_Available records_
>>>

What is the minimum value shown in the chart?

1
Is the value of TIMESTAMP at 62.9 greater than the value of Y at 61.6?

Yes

<<<
>>>

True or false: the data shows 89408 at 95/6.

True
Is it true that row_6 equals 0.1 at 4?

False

<<<
>>>

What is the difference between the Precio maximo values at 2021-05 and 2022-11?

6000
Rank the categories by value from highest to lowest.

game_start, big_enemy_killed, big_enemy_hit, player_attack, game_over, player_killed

<<<

_Work instruction_
Count the lines in the records above that contain the string "What", with case counting, and reply with that number alone.

_Response box_
2